KARACHI, Pakistan — Fakhra Younas went under the surgeon’s knife 38
times, hoping to repair the gruesome damage inflicted by a vengeful
Pakistani man who had doused her face in acid a decade earlier,
virtually melting her mouth, nose and ears.
The painful medical marathon took place in Rome, a distant city that
offered Ms. Younas refuge, the generosity of strangers and a modicum of
healing. She found an outlet in writing a memoir and making fearless
public appearances.
But while Italian doctors worked on her facial scars, some wounds refused to close.
On March 17, after a decade of pining for Pakistan, a country she loved
even though its justice system had failed her terribly, Ms. Younas
climbed to the sixth-floor balcony of her apartment building in the
southern suburbs of Rome and jumped. She was reported to be 33 years
old.
News of her death filtered back to her home city, Karachi. And by the
time her coffin arrived for burial, a storm of outrage had been whipped
up — one framed by a glittering Hollywood success.
On Feb. 28, Sharmeen Obaid-Chinoy, a Karachi filmmaker, won Pakistan’s
first Academy Award, for “Saving Face,” a documentary that focuses in
gritty detail on victims of acid violence like Ms. Younas. Despite the
film’s disturbing topic, the Oscar gave Pakistanis a welcome shot of
national pride, while focusing attention on a social ill.
Acid is the preferred weapon of vindictive men against women accused of
disloyalty or disobedience. Common in several Asian countries, acid
attacks in Pakistan grew sharply in number in 2011, to 150 from 65 in
2010, although some advocacy workers said the increase stemmed largely
from better reporting.

[Extracted records]
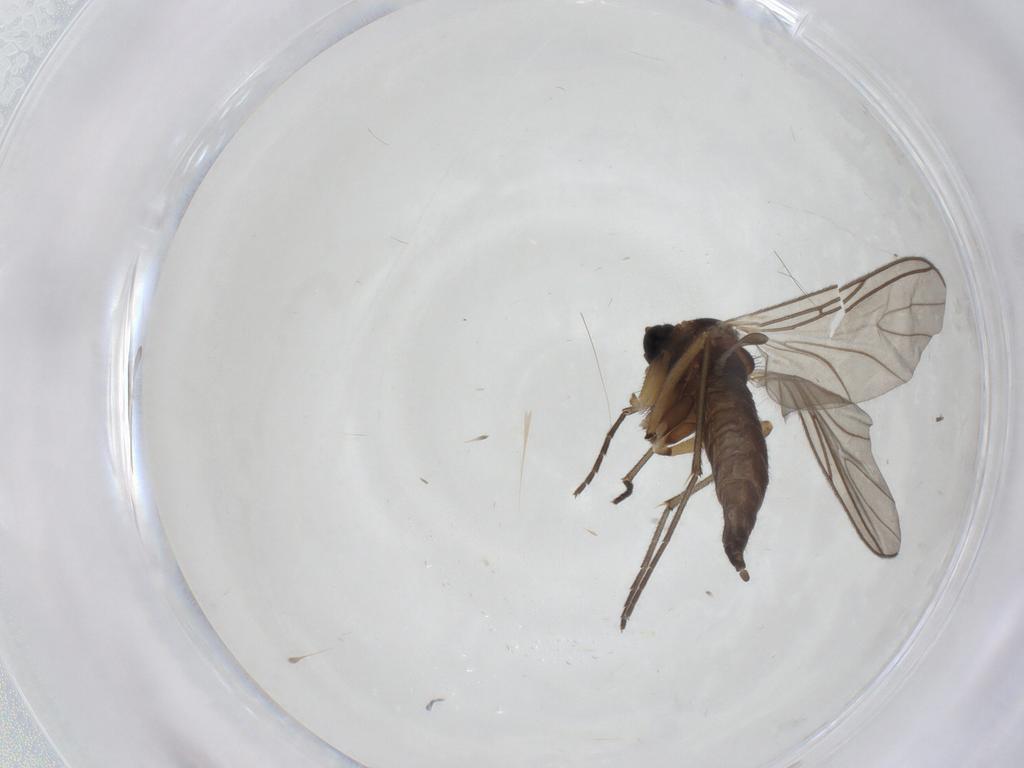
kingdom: Animalia
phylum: Arthropoda
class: Insecta
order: Diptera
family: Sciaridae
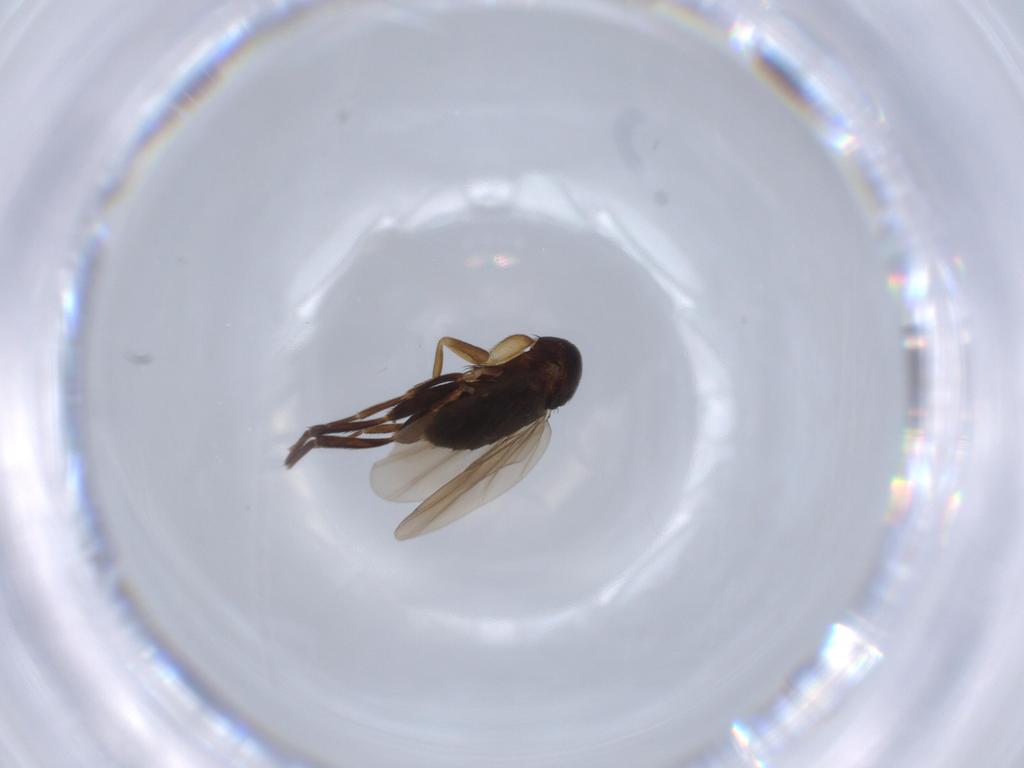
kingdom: Animalia
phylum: Arthropoda
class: Insecta
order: Diptera
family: Phoridae
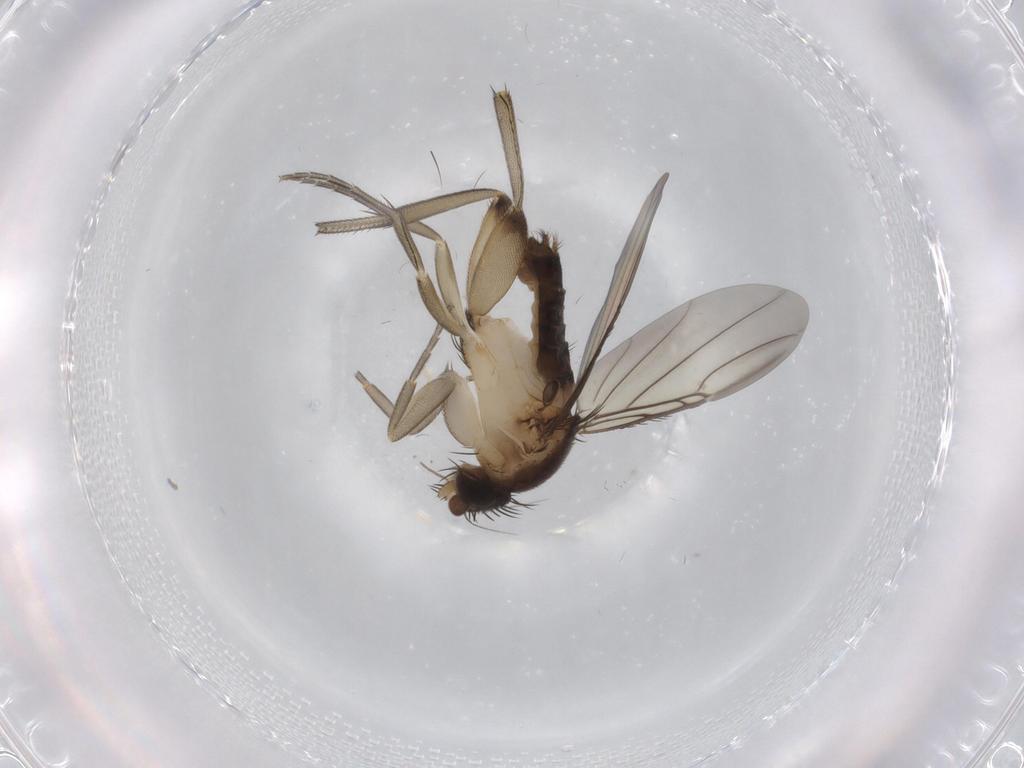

TRY IT:
List every date and year mentioned in the article about Fakhra Younas. Answer using only the text, not the entries.

RESPONSE TO THIS TASK:
March 17, Feb. 28, 2011, 2010